Albert–Hobbs Big Band / Jeff Hamilton–DePaul University Jazz Ensemble / Steve Taylor Big Band
With or without Hamilton on board, the DePaul ensemble boast a number of impressive soloists, starting with trumpeter Marquis Hill and pianist Brad Macdonald on the well-worn opener, Frank Foster's "Shiny Stockings," and continuing through alto Billy Wolfe ("Samba de Martelo"), Hill again, this time on flugel ("Time Passes On"), Wolfe again ("Days of Wine and Roses"), Baker and soprano Corbin Andrick ("Serpent's Tooth"), guitarist Kevin Brown and tenor Rocky Yera ("Happy Days"), Macdonald and Baker ("Baby Steps"), Yera and Hill ("Suggestions"). Chuck Parrish (who arranged "Nature Boy" in waltz time) introduces that number on muted trumpet, presaging effective ad libs by vibraphonist Justin Thomas and drummer Kabat. "Indiana," with Hamilton in the driver's seat, is clearly a high spot, as are the buoyant "Samba de Martelo," Wolfe's seductive arrangement of "Wine and Roses," Thomas Matta's electrifying version of "Serpent's Tooth" and Lark's charming "Suggestions," smartly arranged by Clark.
As a unit, Lark and the DePaul University Jazz Ensemble have been at the top of their game for nearly two decades, during which time they have recorded with a number of celebrated artists from Phil Woods, Clark Terry and Louie Bellson to Bob Brookmeyer, Tom Harrell, Frank Wess and Jim McNeely. Time Passes On is the latest in an unbroken chain of exemplary albums, made all the more delightful by the imposing presence of the remarkable drummer Jeff Hamilton.
Steve Taylor Big Band eXpLoSiOn
Live in London
To accentuate the positive, Steve Taylor is a first-rate drummer from the Buddy Rich / Louie Bellson school with a London-based big band to match. Having said that, Taylor's debut album, Live in London, while more often than not robust and bracing, is hampered to some extent by the balance problems that plague many a live performance, a burden that is underscored by the intensity of every number in the high-octane concert (an occasional change of pace from frenzied to laid-back would have been welcome). The session suffers as well from occasional "audience participation" in the form of obtrusive chatter, which is especially annoying on Sammy Nestico's "Wind Machine" and Joe Zawinul's "Birdland." Also, there's no logical reason why the recording engineer should have missed (as he did) the first few notes of "Wind Machine."

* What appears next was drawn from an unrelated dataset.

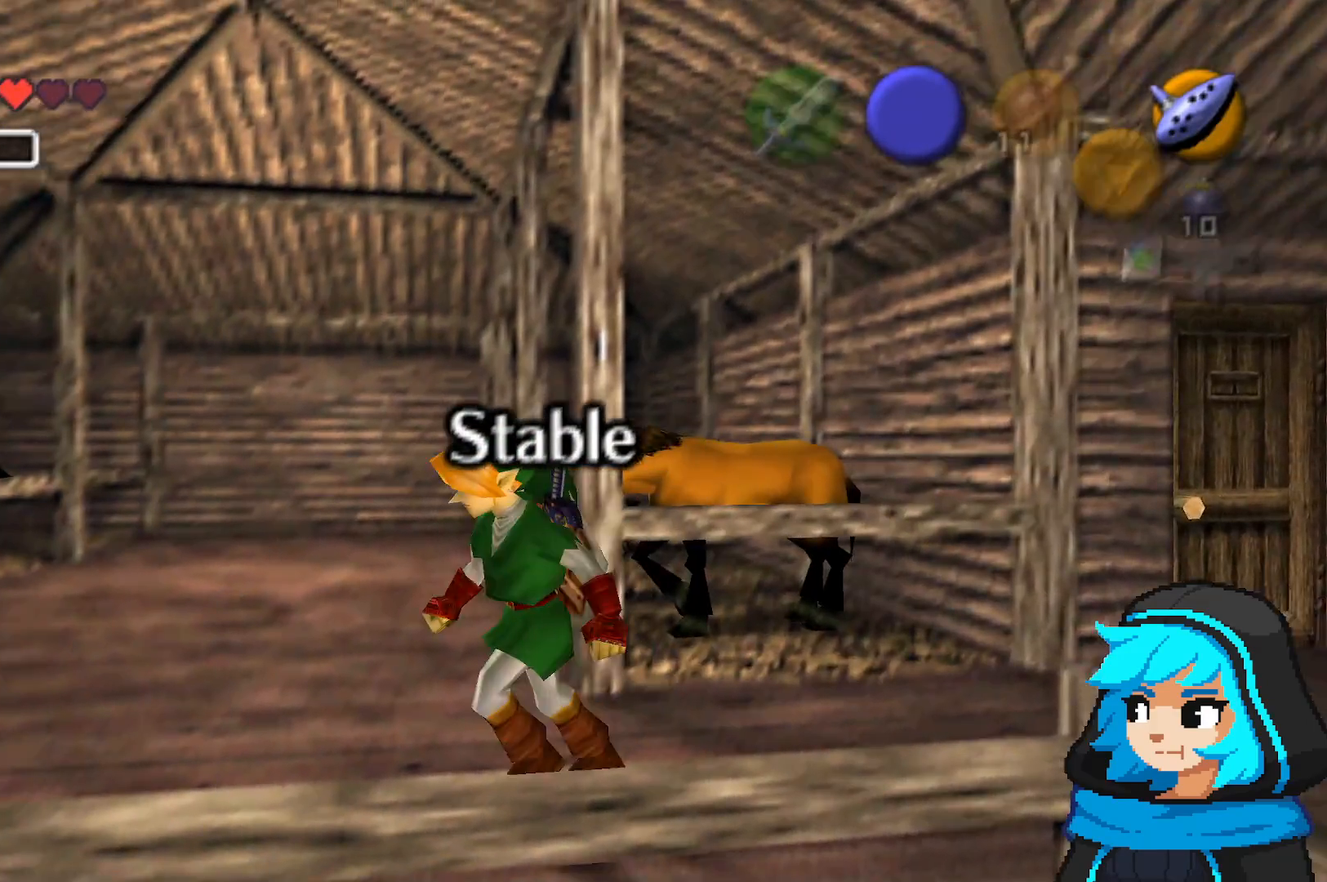
{"dt_ms": 1000, "buttons": [], "left_stick": "left", "events": []}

Returning to the positive, Taylor shows his mettle throughout, especially while sitting in for Rich (a tough act for anyone to follow) on Bill Reddie's colorful arrangement of the "West Side Story" medley, first performed by Buddy on the album Swingin' New Big Band in 1966. That's one of the highlights, as are "Wind Machine," Denis DiBlasio's "Cajun Cooking" and a pair of Gordon Goodwin originals, "Count Bubba" and "Samba del Gringo." Singer Josie Frater's voice is heard on "Gringo," as it is on "Ode to Billie Joe" and Mike Tomaro's "Conspiracy Theory," but she "sings" (lyrics) only on "Apron Strings," Bob Mintzer's "TV Blues" and the standard "Too Close for Comfort" (on which staying on key presents a challenge, one she struggles to manage). "TV Blues" seems to be an "encore" spliced in to follow the more customary finale, "West Side Story," after which Taylor and the band say their goodbyes (or it may have been recorded earlier in the program and saved for last). Alas, the song's clever lyrics are rendered almost unintelligible by the recording flaws and noise level.

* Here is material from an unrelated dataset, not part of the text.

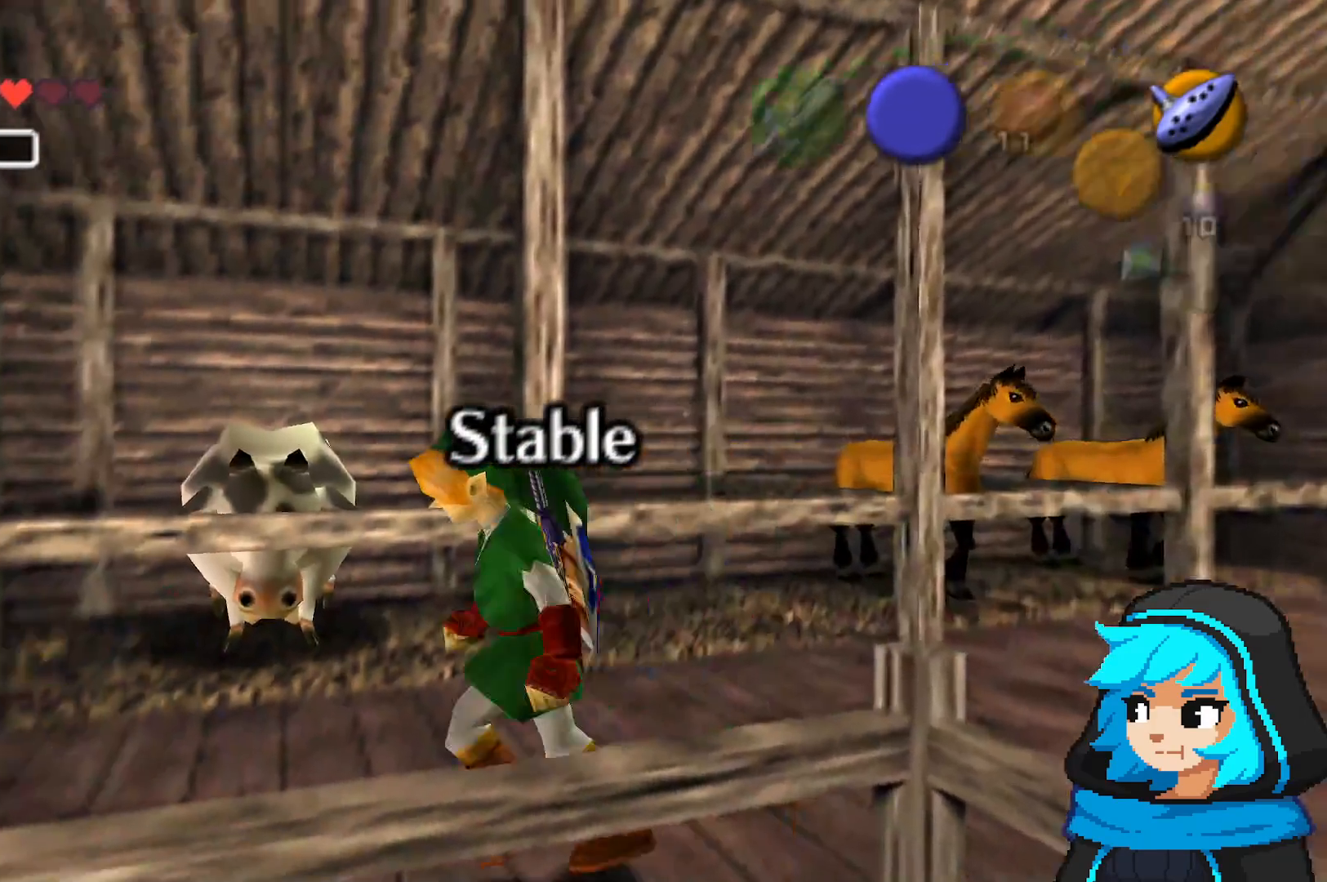
{"dt_ms": 500, "buttons": [], "left_stick": "left", "events": []}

As it true of most big bands, Taylor has a number of respectable soloists, starting with tenor saxophonist Richard Sheppard on "Conspiracy Theory" and "Wind Machine" and including reedmen Vasilis Xenopoulos, Dan Faulkner and Lucas Dodd; trumpeters Tom Walsh and Ed Benstead, trombonist Ben Greenslade-Stanton, pianist Jamie Salisbury and bassist Rob Statham. Taylor's solos, on "Sambe del Gringo," "Cajun Cooking," "Ode to Billie Jo" and "West Side Story," are clean and assertive, and he drives the ensemble with power to spare. In sum, a dandy concert with ample exuberance that might have been even more impressive in a studio.